----- DATASET -----

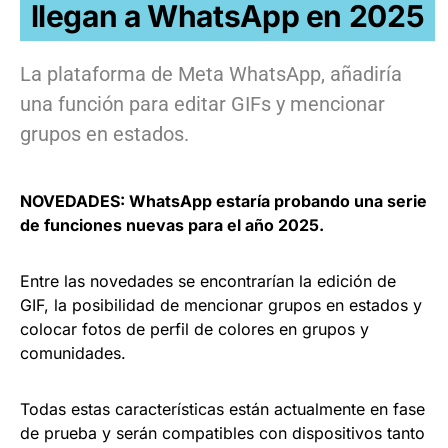
llegan a WhatsApp en 2025
La plataforma de Meta WhatsApp, añadiría
una función para editar GIFs y mencionar
grupos en estados.
NOVEDADES: WhatsApp estaría probando una serie
de funciones nuevas para el año 2025.
Entre las novedades se encontrarían la edición de
GIF, la posibilidad de mencionar grupos en estados y
colocar fotos de perfil de colores en grupos y
comunidades.
Todas estas características están actualmente en fase
de prueba y serán compatibles con dispositivos tanto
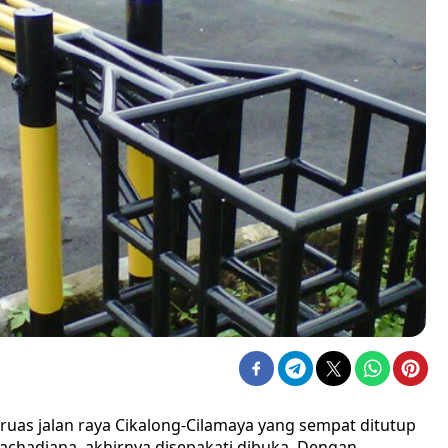
ruas jalan raya Cikalong-Cilamaya yang sempat ditutup
rachadiana, akhirnya disepakati dibuka. Dengan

-----

*TASK INSTRUCTIONS:*
Go through the listing above and work out how many lines contain the string "WhatsApp". Reply with the number alone.

*REPLY TO THE EXERCISE:*
3